I’ve interrupted a very important viewing of the latest episode of Girls to start writing this post, because what else would I be doing but blogging and watching TV? Researching for my impending job interview? No. Finding another erotic book to write about for the second installment of Books From the Top Shelf is a priority right now.
Just a few spines down from Araki’s weighty retrospective (see this earlier post), sits Gilles Néret’s Erotica Universalis, another book printed by Taschen, this time chronicling erotic art ‘from Pompeii to Picasso’. 573 pages in length, it’s thorough to say the least. It’s also fascinating, and when I forget the fact that my dad actually made the conscious decision to go to a bookshop and buy it, it’s pretty cool. There are some really exquisite works of art in it too. A lot of the featured artists have taken classical stories, like Jupiter and Europa, and explored their erotic overtones in a way that History lessons taught us to be pretty out of character for those fusty old people of yore. I’m glad to discover that in matters of the flesh, fusty is one thing that they definitely were not.

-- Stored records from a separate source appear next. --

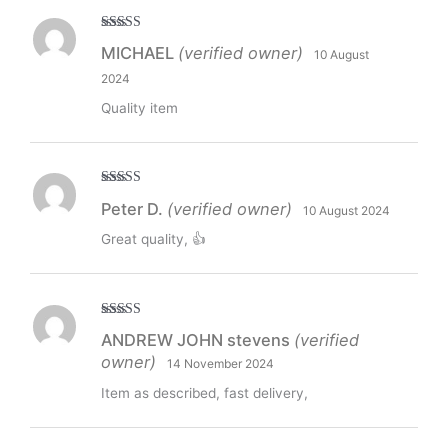
Rated
5
out
MICHAEL
(verified owner)
10 August
of 5
2024
Quality item
Rated
5
out
Peter D.
(verified owner)
10 August 2024
of 5
Great quality, 👍
Rated
5
out
ANDREW JOHN stevens
(verified
of 5
owner)
14 November 2024
Item as described, fast delivery,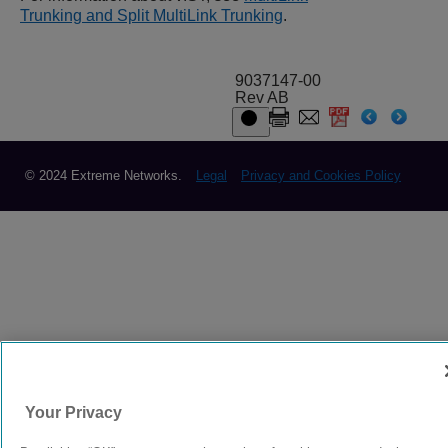
Trunking and Split MultiLink Trunking
.
9037147-00
Rev AB
© 2024 Extreme Networks.
Legal
Privacy and Cookies Policy
Your Privacy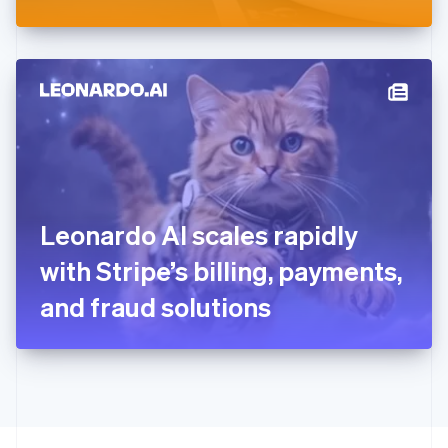
Greece
English
Hong Kong SAR, China
English
简体中文
Hungary
English
India
English
Ireland
English
Italy
Leonardo AI scales rapidly
Italiano
English
Japan
with Stripe’s billing, payments,
日本語
English
Latvia
and fraud solutions
English
Liechtenstein
Deutsch
English
Lithuania
English
Luxembourg
Français
Deutsch
English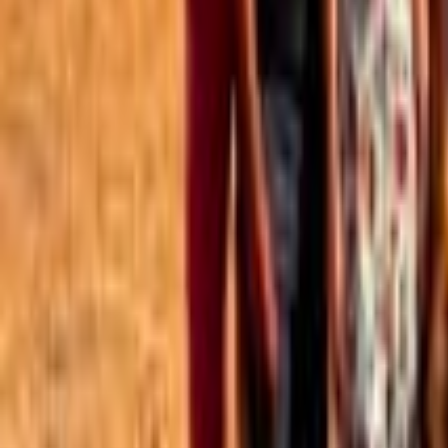
Best of the Forum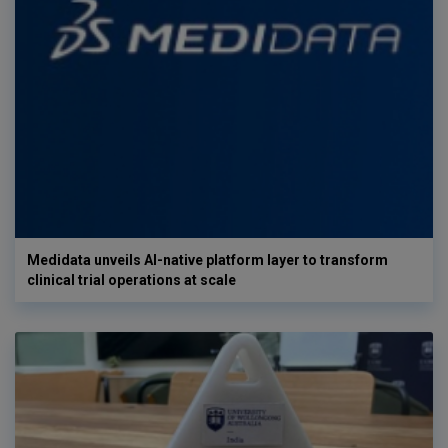
Medidata unveils AI-native platform layer to transform
clinical trial operations at scale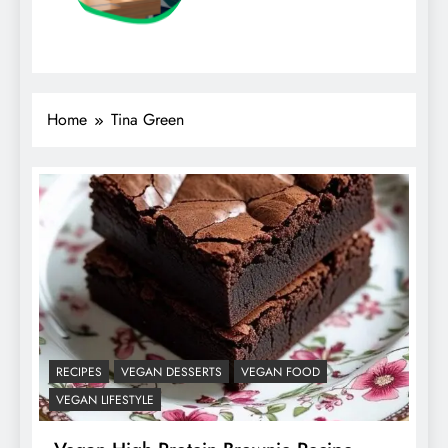
Home
Tina Green
RECIPES
VEGAN DESSERTS
VEGAN FOOD
VEGAN LIFESTYLE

And who would have known that all this kink was going on in the 1930s? Colour me impressed (if a little disturbed).
Eric Stanton did a whole series dedicated to face-sitting in the 70s. What’s not to love?
I’d like to end this post with some grand, sweeping statement about life and society and sexual freedom, but I think you can think up your own, because the book really speaks for itself. I’ll leave you with a little extract from the introduction:
“There is only one real antidote to the anguish engendered in humanity by its awareness of inevitable death: erotic joy.”
p.s. forgive the poor quality photos. I managed to strand myself on this little island without my beloved DSLR.